Mais je ne crois pas que le socialisme ait suscité le mouvement ni qu’il l’ait dirigé. Je doute qu’il l’eût dominé et réglé si les insurgés eussent triomphé. Il y a eu, je crois, toute sorte de désespoirs dans cette mêlée, et, par conséquent, toute sorte de fantaisies ; car le désespoir en a, vous le savez, comme les maladies extrêmes. L’élection de Louis Bonaparte à côté de celle de Raspail doit nous expliquer un peu aujourd’hui la confusion de l’événement de juin.
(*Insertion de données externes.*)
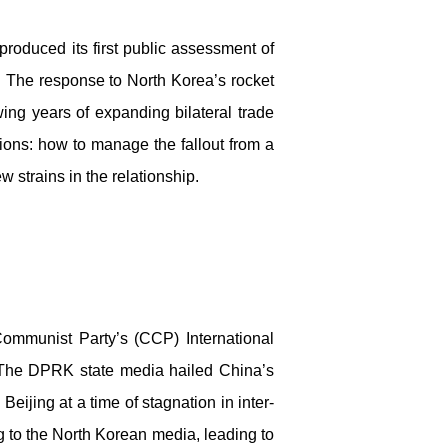
produced its first public assessment of
s. The response to North Korea’s rocket
wing years of expanding bilateral trade
ions: how to manage the fallout from a
w strains in the relationship.
ommunist Party’s (CCP) International
. The DPRK state media hailed China’s
Beijing at a time of stagnation in inter-
g to the North Korean media, leading to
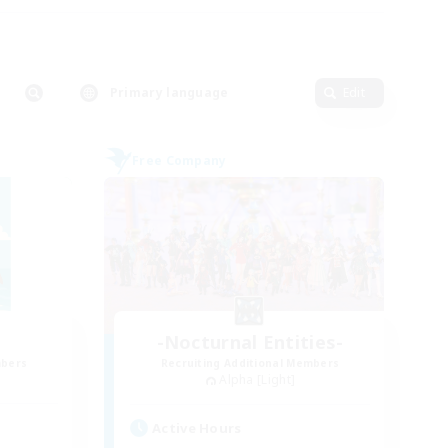
Primary language
Edit
Free Company
-Nocturnal Entities-
mbers
Recruiting Additional Members
Alpha [Light]
Active Hours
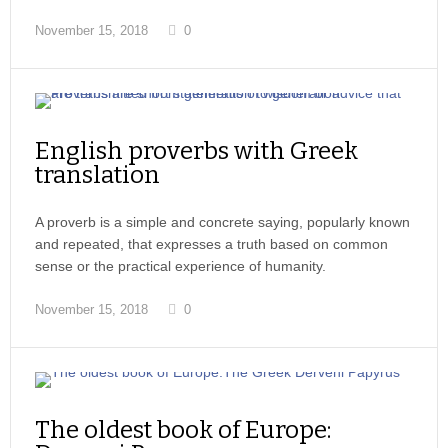
November 15, 2018
0
English proverbs with Greek
translation
A proverb is a simple and concrete saying, popularly known
and repeated, that expresses a truth based on common
sense or the practical experience of humanity.
November 15, 2018
0
The oldest book of Europe:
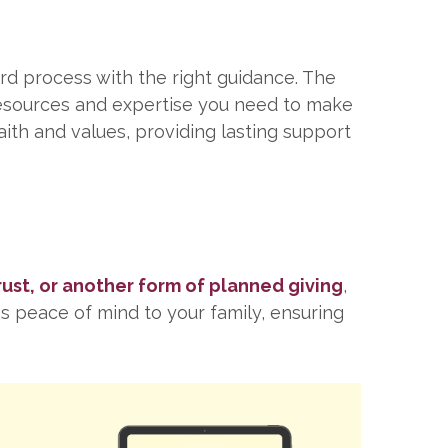
ard process with the right guidance. The
resources and expertise you need to make
aith and values, providing lasting support
trust, or another form of planned giving
,
gs peace of mind to your family, ensuring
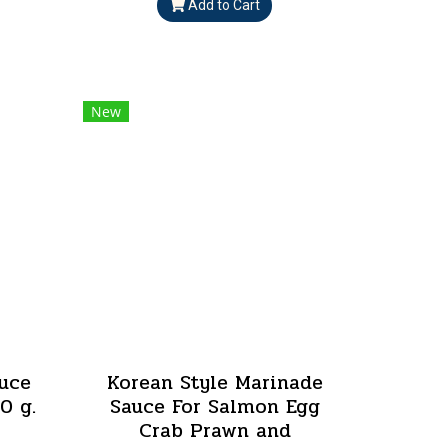
Add to Cart
New
uce
Korean Style Marinade
0 g.
Sauce For Salmon Egg
Crab Prawn and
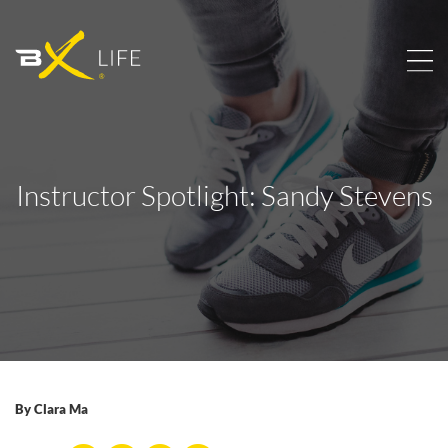
Instructor Spotlight: Sandy Stevens
By
Clara Ma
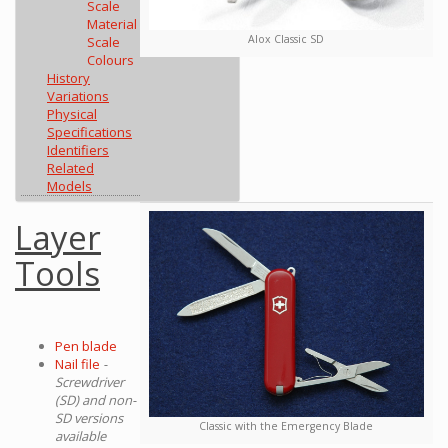
Scale
Material
Alox Classic SD
Scale
Colours
History
Variations
Physical
Specifications
Identifiers
Related
Models
Layer
Tools
Pen blade
Nail file
-
Screwdriver
(SD) and non-
SD versions
Classic with the Emergency Blade
available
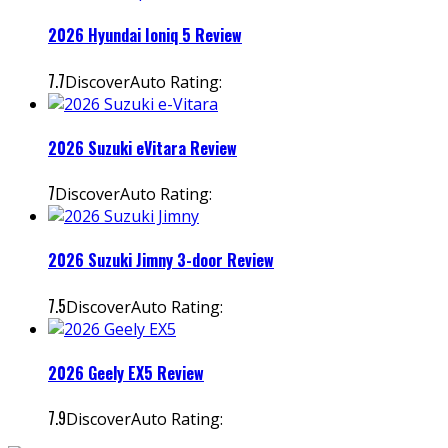
2026 Hyundai Ioniq 5 Review
7.7
DiscoverAuto Rating:
2026 Suzuki eVitara Review
7
DiscoverAuto Rating:
2026 Suzuki Jimny 3-door Review
7.5
DiscoverAuto Rating:
2026 Geely EX5 Review
7.9
DiscoverAuto Rating:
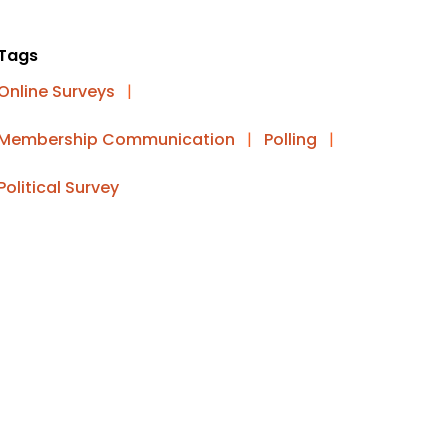
Tags
Online Surveys
|
Membership Communication
|
Polling
|
Political Survey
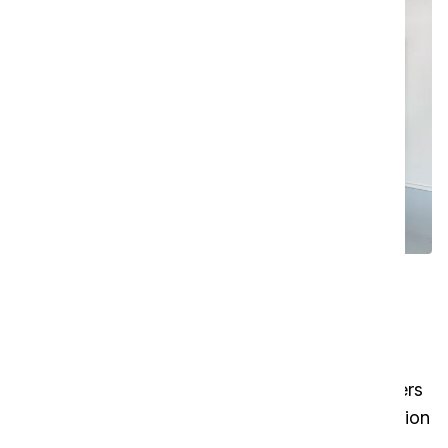
Effortless cleanroom cleaning
made possible
The SAFE-T-VAC is designed to set a new
standard in cleanroom cleaning. With ULPA filters
on both the inlet and outlet and a 8-stage filtration
system, it delivers exceptional air purity. This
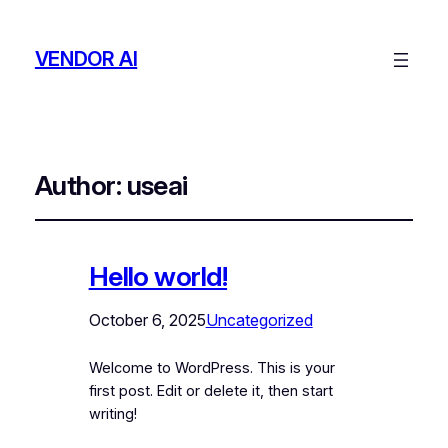
VENDOR AI
Author:
useai
Hello world!
October 6, 2025
Uncategorized
Welcome to WordPress. This is your
first post. Edit or delete it, then start
writing!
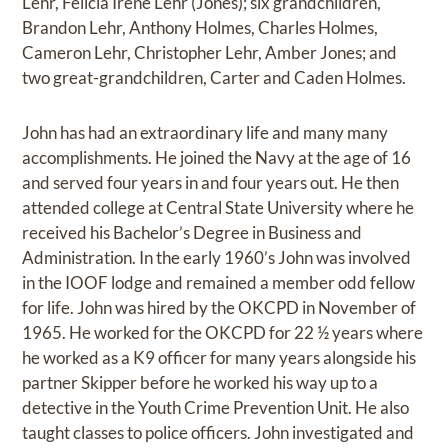
Lehr, Felicia Irene Lehr (Jones); six grandchildren,
Brandon Lehr, Anthony Holmes, Charles Holmes,
Cameron Lehr, Christopher Lehr, Amber Jones; and
two great-grandchildren, Carter and Caden Holmes.
John has had an extraordinary life and many many
accomplishments. He joined the Navy at the age of 16
and served four years in and four years out. He then
attended college at Central State University where he
received his Bachelor’s Degree in Business and
Administration. In the early 1960’s John was involved
in the IOOF lodge and remained a member odd fellow
for life. John was hired by the OKCPD in November of
1965. He worked for the OKCPD for 22 ½ years where
he worked as a K9 officer for many years alongside his
partner Skipper before he worked his way up to a
detective in the Youth Crime Prevention Unit. He also
taught classes to police officers. John investigated and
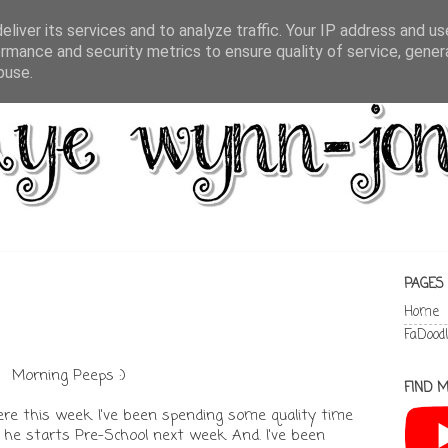
liver its services and to analyze traffic. Your IP address and u
rmance and security metrics to ensure quality of service, gene
buse.
PAGES
Home
FaDood
Morning Peeps :)
FIND M
 here this week. I've been spending some quality time
he starts Pre-School next week. And. I've been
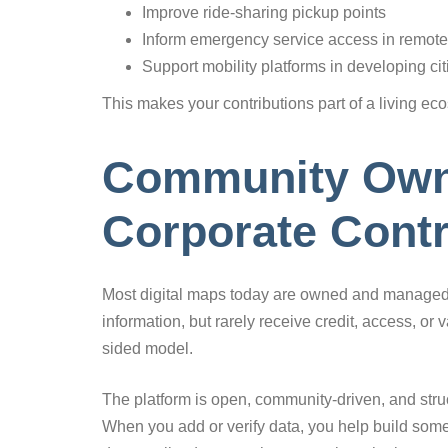
Improve ride-sharing pickup points
Inform emergency service access in remote
Support mobility platforms in developing cit
This makes your contributions part of a living eco
Community Own
Corporate Contr
Most digital maps today are owned and managed b
information, but rarely receive credit, access, or
sided model.
The platform is open, community-driven, and struct
When you add or verify data, you help build some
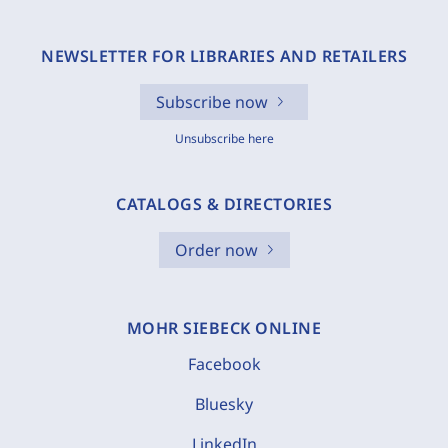
NEWSLETTER FOR LIBRARIES AND RETAILERS
Subscribe now
Unsubscribe here
CATALOGS & DIRECTORIES
Order now
MOHR SIEBECK ONLINE
Facebook
Bluesky
LinkedIn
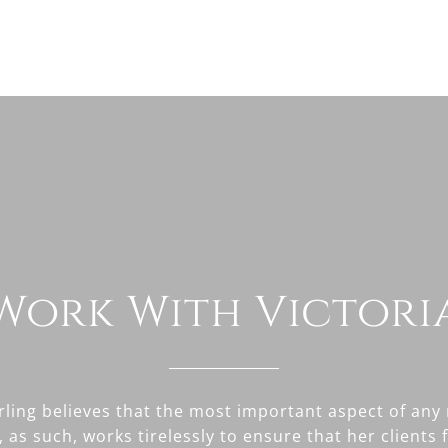
Work With Victori
erling believes that the most important aspect of any 
, as such, works tirelessly to ensure that her clients 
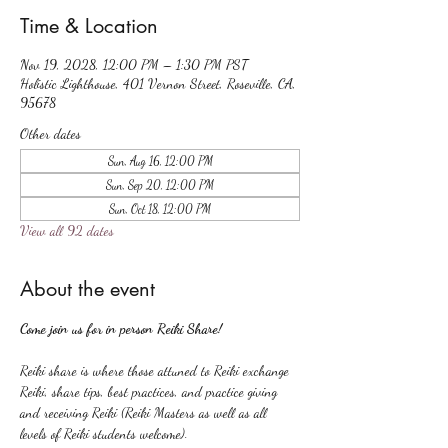
Time & Location
Nov 19, 2028, 12:00 PM – 1:30 PM PST
Holistic Lighthouse, 401 Vernon Street, Roseville, CA,
95678
Other dates
Sun, Aug 16, 12:00 PM
Sun, Sep 20, 12:00 PM
Sun, Oct 18, 12:00 PM
View all 92 dates
About the event
Come join us for in person Reiki Share!
Reiki share is where those attuned to Reiki exchange 
Reiki, share tips, best practices, and practice giving 
and receiving Reiki (Reiki Masters as well as all 
levels of Reiki students welcome).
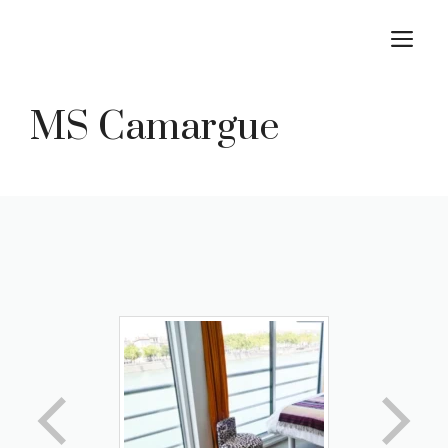
Skip
M
to
content
MS Camargue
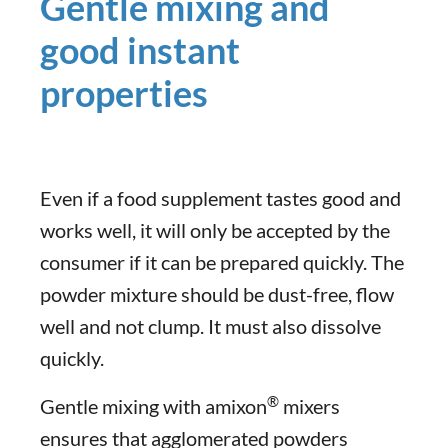
Gentle mixing and
good instant
properties
Even if a food supplement tastes good and
works well, it will only be accepted by the
consumer if it can be prepared quickly. The
powder mixture should be dust-free, flow
well and not clump. It must also dissolve
quickly.
®
Gentle mixing with amixon
mixers
ensures that agglomerated powders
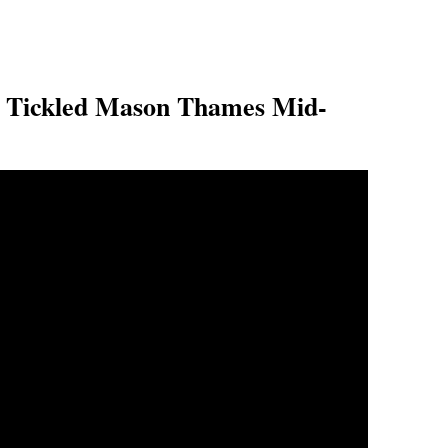
Tickled Mason Thames Mid-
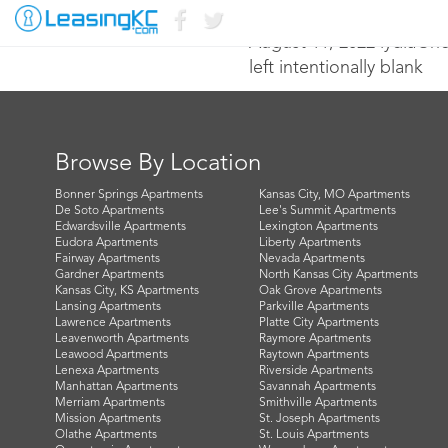
August 11, 2022 lydia@n
left intentionally blank
Browse By Location
Bonner Springs Apartments
Kansas City, MO Apartments
De Soto Apartments
Lee's Summit Apartments
Edwardsville Apartments
Lexington Apartments
Eudora Apartments
Liberty Apartments
Fairway Apartments
Nevada Apartments
Gardner Apartments
North Kansas City Apartments
Kansas City, KS Apartments
Oak Grove Apartments
Lansing Apartments
Parkville Apartments
Lawrence Apartments
Platte City Apartments
Leavenworth Apartments
Raymore Apartments
Leawood Apartments
Raytown Apartments
Lenexa Apartments
Riverside Apartments
Manhattan Apartments
Savannah Apartments
Merriam Apartments
Smithville Apartments
Mission Apartments
St. Joseph Apartments
Olathe Apartments
St. Louis Apartments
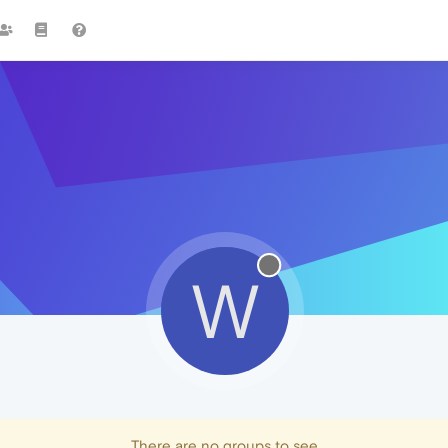
W
There are no groups to see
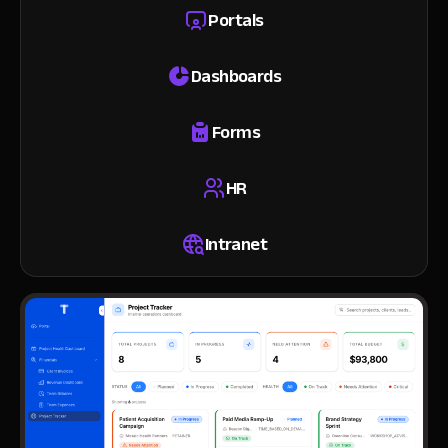
Portals
Dashboards
Forms
HR
Intranet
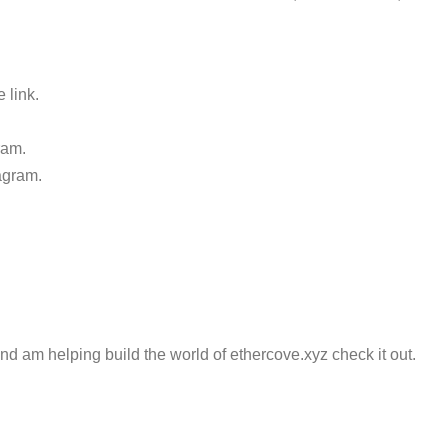
 link.
ram.
agram.
and am helping build the world of ethercove.xyz check it out.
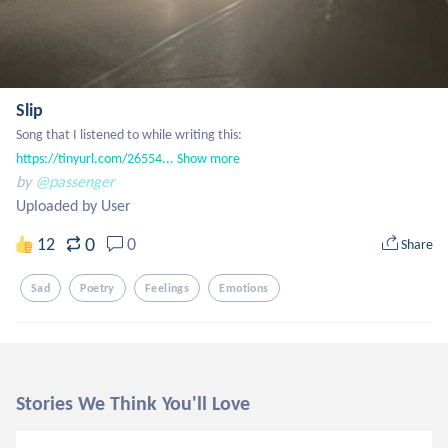
Slip
Song that I listened to while writing this: 
https://tinyurl.com/26554...
Show more
by
@passenger
Uploaded by User
0
12
0
Share
Sad
Poetry
Feelings
Emotions
Stories We Think You'll Love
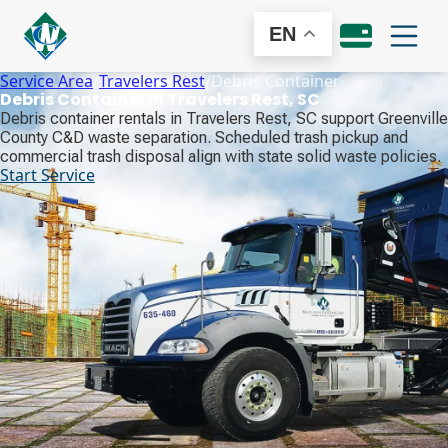
EN
Service Area
/
Travelers Rest
/
Debris Container
Debris Container in Travelers Rest, SC
Debris container rentals in Travelers Rest, SC support Greenville
County C&D waste separation. Scheduled trash pickup and
commercial trash disposal align with state solid waste policies.
Start Service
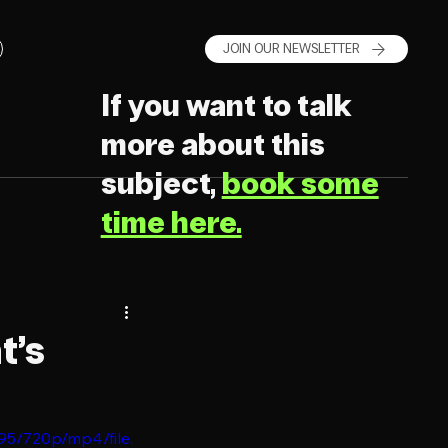
JOIN OUR NEWSLETTER
If you want to talk
more about this
subject,
book some
time here.
t’s
95/720p/mp4/file.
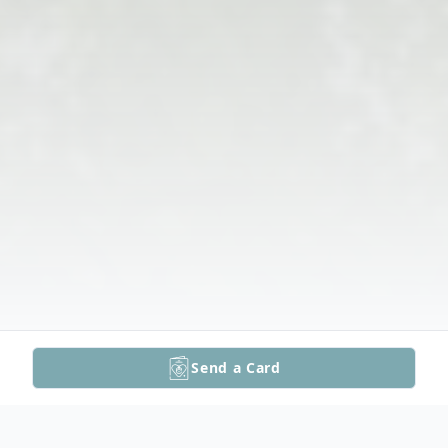
Send a Card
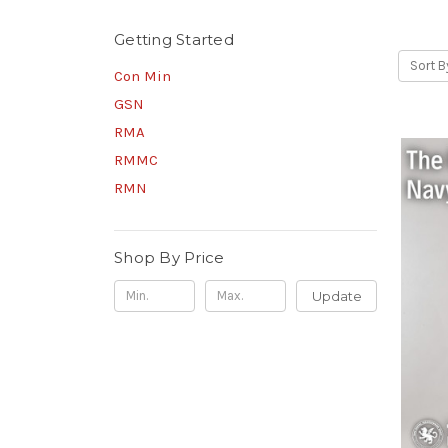
Getting Started
Sort B
Con Min
GSN
RMA
RMMC
RMN
Shop By Price
Update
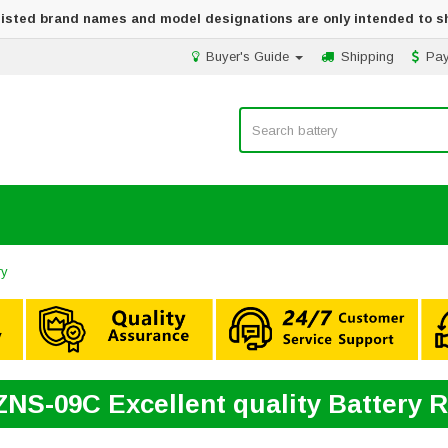
 listed brand names and model designations are only intended to s
Buyer's Guide
Shipping
Pa
ry
ZNS-09C Excellent quality Battery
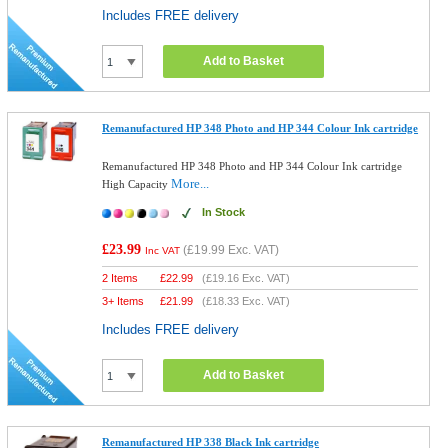
Includes FREE delivery
Add to Basket
Remanufactured HP 348 Photo and HP 344 Colour Ink cartridge
Remanufactured HP 348 Photo and HP 344 Colour Ink cartridge
More...
High Capacity
In Stock
£23.99
(
£19.99
Exc. VAT)
Inc VAT
2 Items
£
22.99
(
£19.16
Exc. VAT)
3+ Items
£
21.99
(
£18.33
Exc. VAT)
Includes FREE delivery
Add to Basket
Remanufactured HP 338 Black Ink cartridge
En somme, il y a un grand fait qui domine tout, et je vous l’explique assez par le mal de désespoir. Le désespoir ne peut pas raisonner, il ne peut pas attendre. Là est le malheur. Le peuple n’a pas eu confiance en l’Assemblée nationale, et, aujourd’hui, nous voyons bien que son instinct ne l’avait pas trompé ; car l’Assemblée nationale, sauf une minorité républicaine méritante, et une infiniment petite minorité socialiste, enterre toutes les questions vitales de la démocratie.

Mais ce n’est point par le combat que le peuple triomphera d’ici à longtemps. On a trop effrayé la bourgeoisie propriétaire. Elle croit qu’on veut tout lui ravir, l’argent et la vie, et elle trouve de l’appui dans la majorité du peuple, qui craint aussi pour l’ombre de propriété qu’elle possède ou qu’elle rêve. Je crois que la question est retardée parce qu’elle est mal posée de part et d’autre.